By Alexis Papachelas

In order to exit the crisis, we need to understand exactly what happened to us. This is no easy feat when a large section of society has reached the limits of its sanity and tolerance. That said, there are a number of persisting myths that derive from our proclivity for conspiracy theories and our tendency to blame others for our ills.

The first myth is that the debt crisis was orchestrated to bring down Greece, either because some people invested in the CDS market or because others wanted to exploit our natural resources. However, the fact that the crisis has hit many other states – with France being next on the list – has debunked the anti-Greek conspiracy theory.

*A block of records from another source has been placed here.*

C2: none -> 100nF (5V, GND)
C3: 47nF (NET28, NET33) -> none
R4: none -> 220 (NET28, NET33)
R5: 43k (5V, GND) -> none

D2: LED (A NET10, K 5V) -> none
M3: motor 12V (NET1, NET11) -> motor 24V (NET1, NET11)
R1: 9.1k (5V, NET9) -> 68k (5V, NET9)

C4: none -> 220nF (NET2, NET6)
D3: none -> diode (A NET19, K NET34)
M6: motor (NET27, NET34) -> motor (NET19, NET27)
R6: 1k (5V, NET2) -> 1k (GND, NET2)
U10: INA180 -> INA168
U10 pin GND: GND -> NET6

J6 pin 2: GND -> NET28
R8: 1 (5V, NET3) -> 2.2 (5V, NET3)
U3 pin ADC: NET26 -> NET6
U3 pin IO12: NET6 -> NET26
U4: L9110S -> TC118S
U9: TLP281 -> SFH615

The second myth is that the country could have secured much-needed loans from bilateral agreements rather than signing up for the memorandums with the troika. This is hard to understand in the wake of Cyprus’s experience and the desperate attempts made by President Dimitris Christofias to hammer out a bilateral loan. No one – neither Russia nor China, it seems – will lend money outside the framework of the EU and International Monetary Fund.

Interestingly, such theories have not taken root in other crisis-hit countries. So either we are so clever that we can see right through what really happened or we have allowed the sirens of populism and nationalism to go unchecked. Public debate in Cyprus, Ireland and Italy does not revolve around theories of betrayal and conspiracy. To be fair, of course, our politicians and foreign lenders did make a number of huge mistakes in managing the Greek crisis. Mistakes, however, are one thing and conspiracies quite another.

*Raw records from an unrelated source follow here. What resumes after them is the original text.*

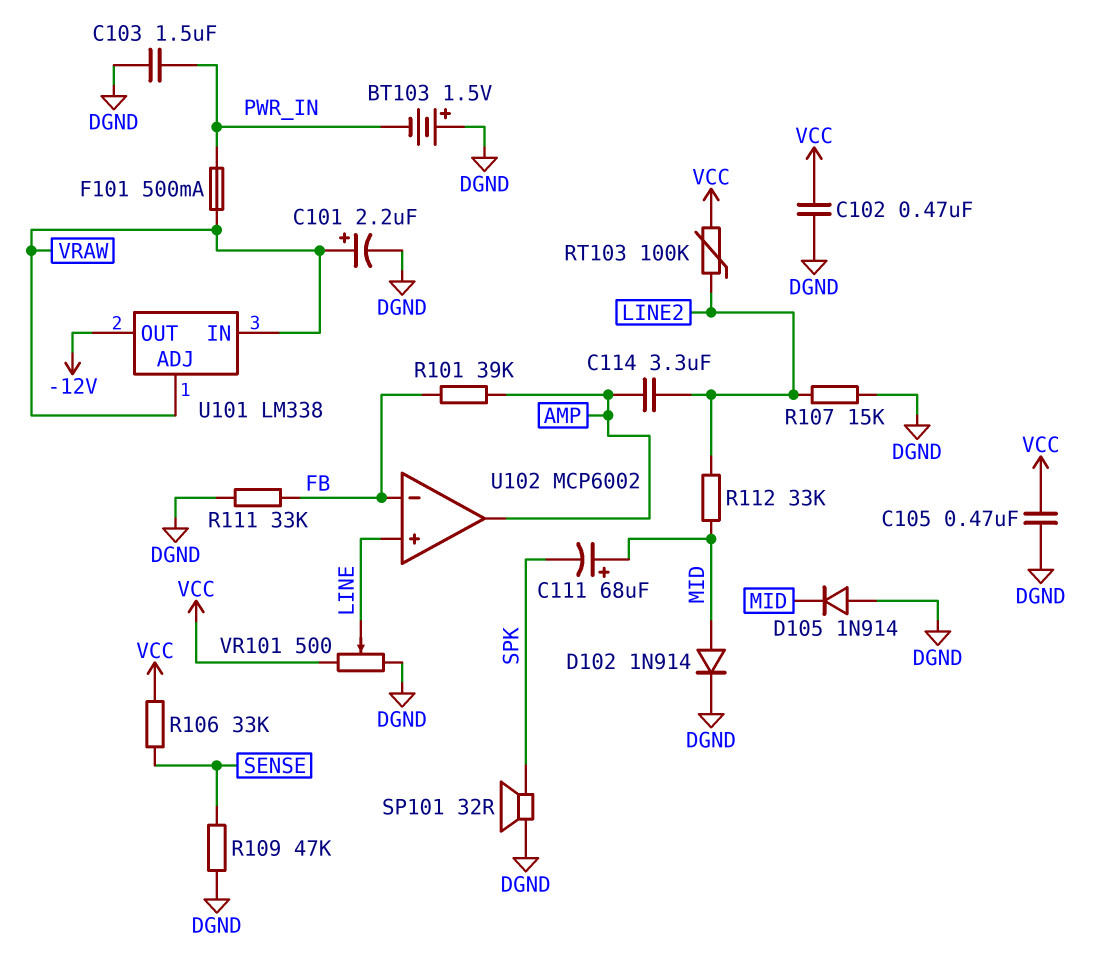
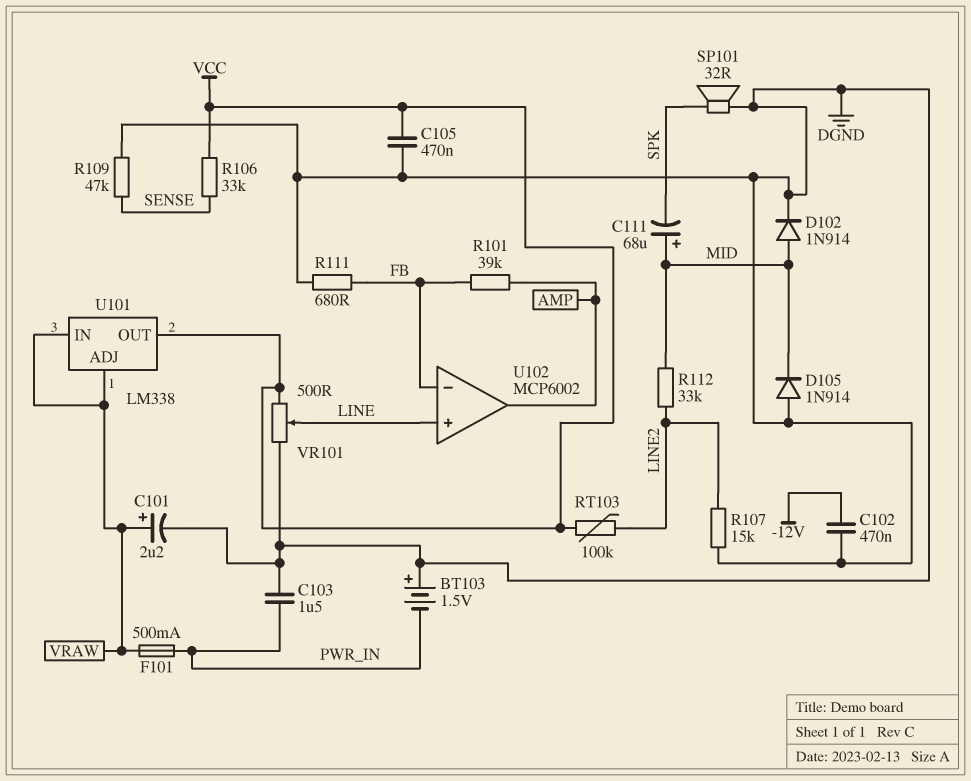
C102: 470nF (DGND, VCC) -> 470nF (-12V, DGND)
C114: 3.3uF (AMP, LINE2) -> none
R111: 33k (DGND, FB) -> 680 (DGND, FB)
U101 pin OUT: -12V -> VCC

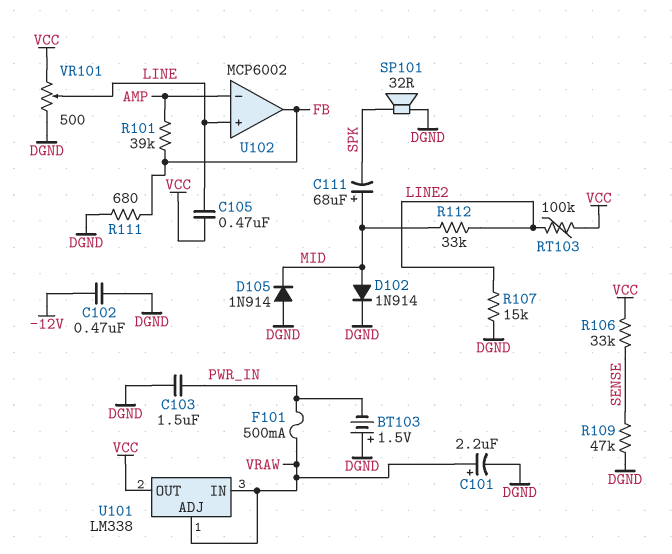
C105: 470nF (DGND, VCC) -> 470nF (LINE, VCC)
U102 pin in-: FB -> AMP
U102 pin out: AMP -> FB

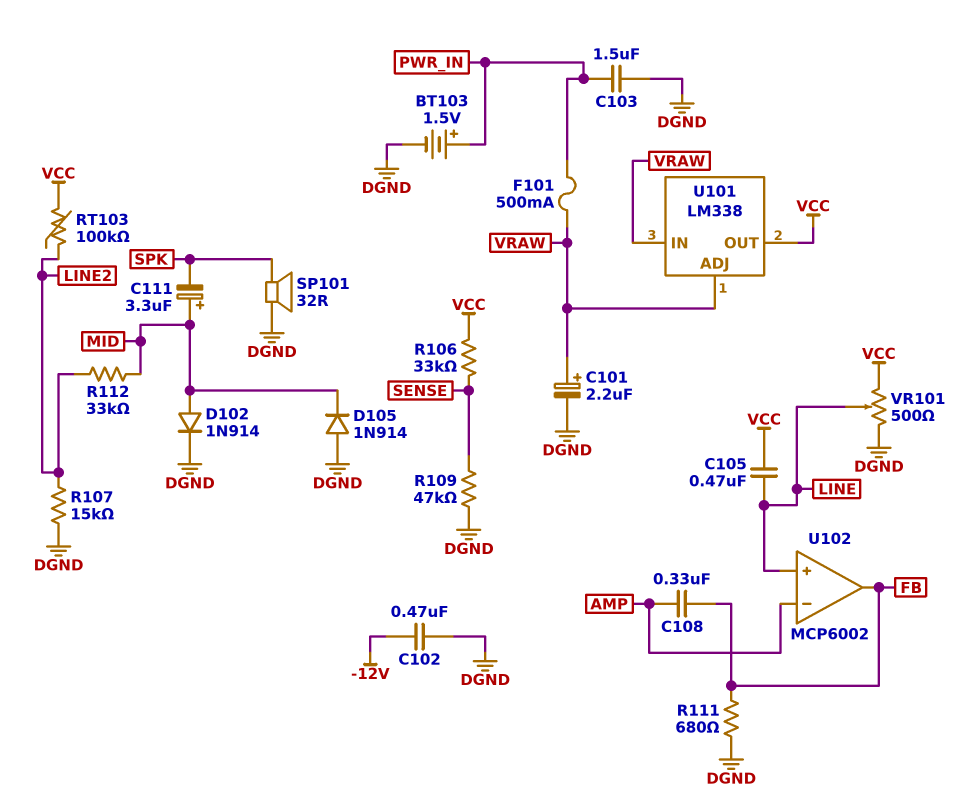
BT103: 1.5V (plus DGND, minus PWR_IN) -> 1.5V (plus PWR_IN, minus DGND)
C108: none -> 330nF (AMP, FB)
C111: 68uF (plus MID, minus SPK) -> 3.3uF (plus MID, minus SPK)
R101: 39k (AMP, FB) -> none

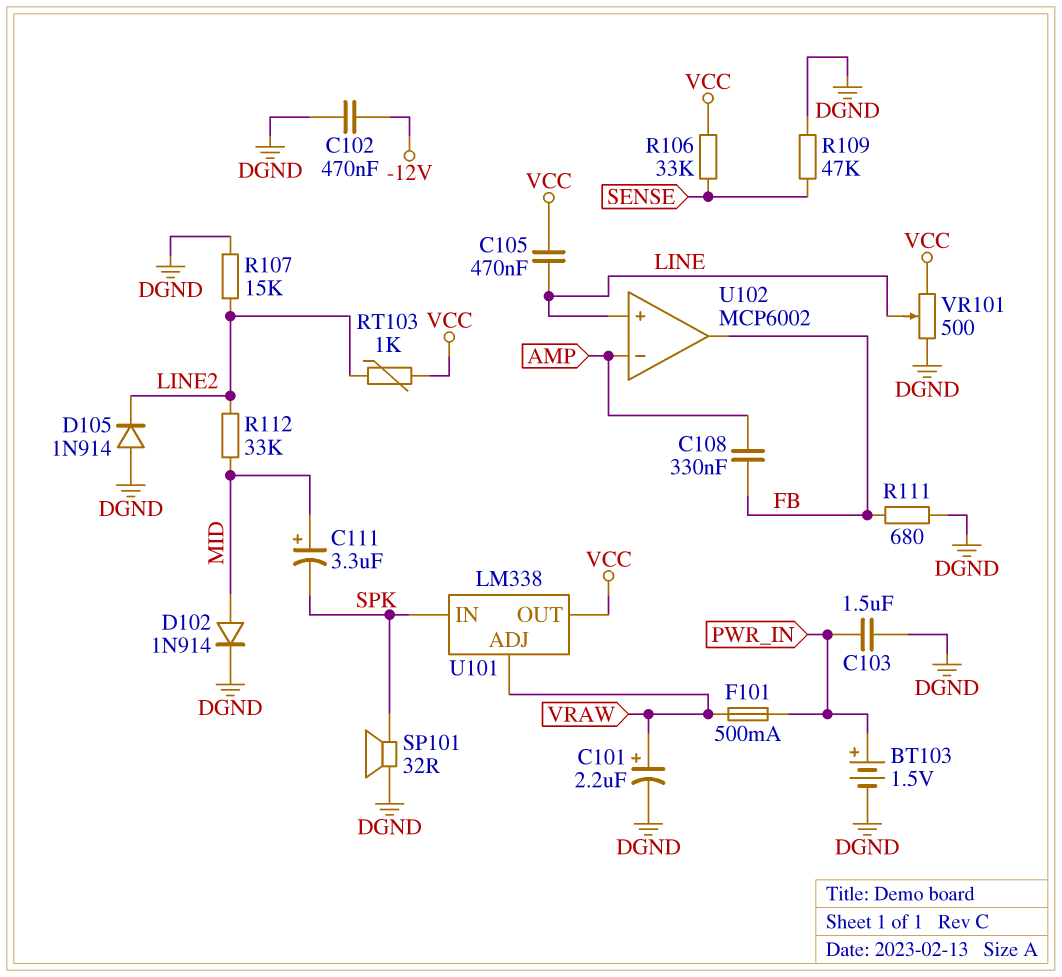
D105: diode 1N914 (A DGND, K MID) -> diode 1N914 (A DGND, K LINE2)
RT103: 100k (LINE2, VCC) -> 1k (LINE2, VCC)
U101 pin IN: VRAW -> SPK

But there is one myth that has not been tested yet: a well-planned Greek default, the argument goes, would lead to a large part of the country’s debt being written off and increased funding from our lenders.

It’s hard to say what would have happened in Brussels last Monday if Greece had been represented by a SYRIZA or Independent Greeks official. Maybe our partners would have been frightened at the prospect of a Greek meltdown and written off a big chunk of our debt while financing our deficit with better terms. Or perhaps they would have found a way for a smooth eurozone exit. Then again, they may have simply stopped backing Greece’s rescue program and let the government deal with the collapse of the banking system and the rest all on its own. The second and third scenarios are more likely, but it’s like having to predict whether there is life after death.

The most popular myths are losing their credibility – save the one of Greek bravado that is naturally popular among a frustrated people. Some say society will calm down and turn its back on the big talkers and chest thumpers by becoming aware of the risks involved in such bluffing. And perhaps it will.